È una settimana che porto avanti questa azione non violenta su un tema che dovrebbe essere condiviso con chi si proclama interprete di una società aperta e progressista e invece neanche una parola non dico di condivisione ma neanche di solidarietà da nessuno.

Dove sono i valori comuni di rispetto e dignità di uno stato di diritto sbandierati a parole ma non supportati da gesti concreti? Qual’è l’analisi culturale di un paese che si è arreso a logiche di propaganda perenne in cui il politico insegue il sentire dell’elettore invece di proporre? Manca un’idea complessiva di cultura politica attorno alla quale costruire il consenso dei cittadini invece di inseguirlo.

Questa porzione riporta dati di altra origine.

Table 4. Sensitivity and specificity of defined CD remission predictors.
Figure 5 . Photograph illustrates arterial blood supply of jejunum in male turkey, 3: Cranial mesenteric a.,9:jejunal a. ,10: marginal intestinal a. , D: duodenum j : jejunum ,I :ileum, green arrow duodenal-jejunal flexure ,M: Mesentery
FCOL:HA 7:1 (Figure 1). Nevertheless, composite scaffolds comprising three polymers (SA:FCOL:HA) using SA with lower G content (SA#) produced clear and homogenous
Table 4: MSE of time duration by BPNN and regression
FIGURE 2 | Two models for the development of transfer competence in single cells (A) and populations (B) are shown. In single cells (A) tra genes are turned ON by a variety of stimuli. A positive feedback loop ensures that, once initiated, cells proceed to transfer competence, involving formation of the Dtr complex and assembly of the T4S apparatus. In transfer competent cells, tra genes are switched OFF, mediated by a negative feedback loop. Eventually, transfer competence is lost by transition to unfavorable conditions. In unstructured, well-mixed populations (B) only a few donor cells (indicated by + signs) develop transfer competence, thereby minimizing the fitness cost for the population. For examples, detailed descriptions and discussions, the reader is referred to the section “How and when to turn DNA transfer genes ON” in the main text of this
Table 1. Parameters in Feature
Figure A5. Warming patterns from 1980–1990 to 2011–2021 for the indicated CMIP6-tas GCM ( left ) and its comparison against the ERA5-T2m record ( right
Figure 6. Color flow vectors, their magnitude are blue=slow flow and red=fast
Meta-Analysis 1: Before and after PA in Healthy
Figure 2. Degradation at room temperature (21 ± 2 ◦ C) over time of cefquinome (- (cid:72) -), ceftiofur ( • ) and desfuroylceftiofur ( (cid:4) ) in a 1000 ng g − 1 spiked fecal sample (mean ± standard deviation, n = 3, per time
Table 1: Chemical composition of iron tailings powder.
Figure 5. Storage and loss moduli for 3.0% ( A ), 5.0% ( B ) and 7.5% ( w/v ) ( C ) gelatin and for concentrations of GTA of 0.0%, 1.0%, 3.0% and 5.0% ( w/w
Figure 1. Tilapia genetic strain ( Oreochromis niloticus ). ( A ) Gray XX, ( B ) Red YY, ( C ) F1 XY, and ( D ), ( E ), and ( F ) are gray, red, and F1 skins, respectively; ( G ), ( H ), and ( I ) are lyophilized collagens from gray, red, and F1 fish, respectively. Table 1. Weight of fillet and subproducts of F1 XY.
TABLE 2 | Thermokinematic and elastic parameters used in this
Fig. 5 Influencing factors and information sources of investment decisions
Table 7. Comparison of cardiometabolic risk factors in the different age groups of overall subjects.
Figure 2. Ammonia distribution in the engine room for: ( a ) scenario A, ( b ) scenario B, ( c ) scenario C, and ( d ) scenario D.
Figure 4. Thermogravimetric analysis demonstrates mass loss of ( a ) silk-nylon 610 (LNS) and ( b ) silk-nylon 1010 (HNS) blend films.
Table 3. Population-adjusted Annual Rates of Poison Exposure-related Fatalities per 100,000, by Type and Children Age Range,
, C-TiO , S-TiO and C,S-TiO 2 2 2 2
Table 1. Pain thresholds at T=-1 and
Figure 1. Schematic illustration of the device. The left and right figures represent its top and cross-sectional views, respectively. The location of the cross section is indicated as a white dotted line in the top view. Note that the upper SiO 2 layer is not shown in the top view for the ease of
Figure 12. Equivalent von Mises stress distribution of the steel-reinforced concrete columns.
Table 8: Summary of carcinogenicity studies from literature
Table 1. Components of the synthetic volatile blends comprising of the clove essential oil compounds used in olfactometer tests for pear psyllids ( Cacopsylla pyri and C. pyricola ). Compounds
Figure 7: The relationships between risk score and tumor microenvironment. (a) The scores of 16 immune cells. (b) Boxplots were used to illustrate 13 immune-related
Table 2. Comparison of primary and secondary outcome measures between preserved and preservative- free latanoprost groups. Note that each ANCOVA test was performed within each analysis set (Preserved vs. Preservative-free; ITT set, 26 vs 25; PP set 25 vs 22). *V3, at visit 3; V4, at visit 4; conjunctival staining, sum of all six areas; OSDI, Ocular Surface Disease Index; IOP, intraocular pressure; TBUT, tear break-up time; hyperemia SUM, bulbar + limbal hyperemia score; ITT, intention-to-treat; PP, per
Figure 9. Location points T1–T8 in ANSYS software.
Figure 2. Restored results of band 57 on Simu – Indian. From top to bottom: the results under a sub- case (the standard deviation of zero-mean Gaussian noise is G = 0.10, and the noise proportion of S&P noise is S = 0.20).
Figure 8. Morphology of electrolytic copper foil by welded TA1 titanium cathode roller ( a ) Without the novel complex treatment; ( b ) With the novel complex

E a livello locale credo ci sia bisogno di un cambiamento sentito e condiviso con tutte le forze politiche che si riconoscono nell’area progressista alle quali propongo due atti concreti: una misurazione sistematica e scientifica dei servizi proposti alla città per valutarne la reale efficacia senza autocelebrazioni, e le assemblee deliberative cittadine per discutere e creare proposte e soluzioni sui temi locali in modo partecipato e condiviso per riavvicinare i cittadini alla politica e sentirsi decisivi su temi che li riguardano quotidianamente. Questo vorrebbe dire conquistarsi il consenso vero dell’elettore su fatti concreti che riguardano la collettività, concetto lontano dalle attuali logiche politiche.

Si riferisce anche a Parma e alla politica cittadina?

Certo. Un esempio locale per tutti: il restyling della Cittadella, di grande attualità, che avrebbe dovuto essere progettato insieme  a chi vive il parco cittadino, a chi lo frequenta e lo inventa ogni giorno invece di imporne una soluzione calata dall’alto.